Often, a Red Cross volunteer would join the workers for lunch. And just as often, talk turned to the attacks.
"They were very, very free about talking," Brown said.
And always, the workers were respectful and grateful to Brown and the other Red Cross volunteers who came from all over America to help out.
"I felt like my presence made a difference, and I felt like they were better off for me being there," Brown said this summer, just weeks after returning from a relief mission in flood-ravaged San Antonio, Texas.
In New York, Brown arrived with no experience in running a cafeteria. What he learned, he learned on the job.
"My wife thinks what I'm best at is making fish sticks and stuff like that," he said.
His chief job was to make sure the food arrived in time to feed all of the hungry mouths. Salmon fillets, seasoned roasts and stuffed peppers came from a nearby kitchen in plastic containers the size of suitcases.
One of the keys was making sure it stayed warm enough. Health inspectors were never far away, and always ready to insist food be thrown out if it got cold, Brown recalled.
Brown, who had never spent more than a few layover hours in Manhattan before last year, took the subway daily from his hotel in another part of the city to the work site.
Before he left his Federal Way home, his wife, Paula, told him she was a bit apprehensive about the Big Apple's notorious underground.

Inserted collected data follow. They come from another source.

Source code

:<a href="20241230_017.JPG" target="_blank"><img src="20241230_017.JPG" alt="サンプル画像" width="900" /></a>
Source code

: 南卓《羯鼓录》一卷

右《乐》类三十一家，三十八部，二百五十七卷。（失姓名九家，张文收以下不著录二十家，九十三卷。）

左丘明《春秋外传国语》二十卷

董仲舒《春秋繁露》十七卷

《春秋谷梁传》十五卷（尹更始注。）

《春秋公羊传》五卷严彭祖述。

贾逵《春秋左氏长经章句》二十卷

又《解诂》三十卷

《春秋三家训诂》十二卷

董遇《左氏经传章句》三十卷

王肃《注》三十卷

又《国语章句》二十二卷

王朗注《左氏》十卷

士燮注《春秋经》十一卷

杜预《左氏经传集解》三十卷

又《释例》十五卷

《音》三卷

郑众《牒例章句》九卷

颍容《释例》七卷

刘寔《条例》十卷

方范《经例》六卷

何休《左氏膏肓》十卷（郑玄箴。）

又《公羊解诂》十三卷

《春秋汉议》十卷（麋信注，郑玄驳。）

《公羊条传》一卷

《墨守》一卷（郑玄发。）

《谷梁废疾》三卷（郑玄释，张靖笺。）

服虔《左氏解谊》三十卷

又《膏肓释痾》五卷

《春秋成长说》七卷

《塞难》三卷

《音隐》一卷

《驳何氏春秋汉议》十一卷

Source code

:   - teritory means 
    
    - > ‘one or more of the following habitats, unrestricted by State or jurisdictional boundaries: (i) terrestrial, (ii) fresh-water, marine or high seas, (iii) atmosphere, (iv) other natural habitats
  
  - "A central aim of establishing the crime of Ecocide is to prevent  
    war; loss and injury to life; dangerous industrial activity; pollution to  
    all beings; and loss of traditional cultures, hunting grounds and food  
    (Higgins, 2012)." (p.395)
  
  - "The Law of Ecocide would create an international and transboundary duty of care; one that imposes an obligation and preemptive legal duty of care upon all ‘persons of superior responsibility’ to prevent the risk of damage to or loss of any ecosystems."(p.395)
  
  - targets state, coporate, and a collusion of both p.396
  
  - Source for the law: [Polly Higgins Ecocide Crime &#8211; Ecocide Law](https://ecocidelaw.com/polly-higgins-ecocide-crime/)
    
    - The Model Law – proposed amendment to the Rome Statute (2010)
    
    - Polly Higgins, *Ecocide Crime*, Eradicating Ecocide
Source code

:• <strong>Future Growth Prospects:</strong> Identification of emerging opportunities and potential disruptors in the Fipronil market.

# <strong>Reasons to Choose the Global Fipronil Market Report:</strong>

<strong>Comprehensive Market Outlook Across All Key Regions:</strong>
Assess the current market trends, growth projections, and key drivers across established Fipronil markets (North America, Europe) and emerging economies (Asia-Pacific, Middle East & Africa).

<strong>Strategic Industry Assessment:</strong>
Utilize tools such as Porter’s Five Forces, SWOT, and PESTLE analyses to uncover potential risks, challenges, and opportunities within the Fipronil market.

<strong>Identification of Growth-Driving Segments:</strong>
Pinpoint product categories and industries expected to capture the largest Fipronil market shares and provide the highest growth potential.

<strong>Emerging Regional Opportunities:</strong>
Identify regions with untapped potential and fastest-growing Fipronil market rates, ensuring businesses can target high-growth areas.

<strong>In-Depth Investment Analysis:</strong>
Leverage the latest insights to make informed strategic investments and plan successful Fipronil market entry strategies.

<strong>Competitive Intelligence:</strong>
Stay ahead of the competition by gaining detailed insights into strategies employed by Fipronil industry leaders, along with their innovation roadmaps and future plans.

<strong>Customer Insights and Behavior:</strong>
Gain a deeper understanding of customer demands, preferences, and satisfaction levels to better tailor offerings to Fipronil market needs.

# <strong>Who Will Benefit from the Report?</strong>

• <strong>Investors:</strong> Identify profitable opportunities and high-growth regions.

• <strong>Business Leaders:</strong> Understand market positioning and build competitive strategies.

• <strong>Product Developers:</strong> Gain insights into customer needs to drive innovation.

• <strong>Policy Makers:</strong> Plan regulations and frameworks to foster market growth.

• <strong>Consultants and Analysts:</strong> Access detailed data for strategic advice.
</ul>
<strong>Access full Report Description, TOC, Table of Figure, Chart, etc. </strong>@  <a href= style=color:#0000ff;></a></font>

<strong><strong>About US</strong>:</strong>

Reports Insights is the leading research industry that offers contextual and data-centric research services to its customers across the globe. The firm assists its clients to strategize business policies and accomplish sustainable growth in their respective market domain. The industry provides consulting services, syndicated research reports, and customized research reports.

"But when people saw the Red Cross (logo on his clothes), there would always be one or two people who would come up to you and thank you for coming," Brown recalled of his daily commute. "But no big speeches or anything."
And the experience changed Brown in ways he didn't expect.
"I was always a macho guy who believed men don't cry," said the former U.S. Marine. "Back there, I hugged and cried with more people than I had ever done in my life."
Brown also said he's begun to see America in more global terms.
"Before, I thought, 'That's their problem, not ours,'" he said, referring to terrorist attacks in countries such at Northern Ireland and Israel. "But now we can relate to those things in other countries. I think this globalizes our thinking a little bit."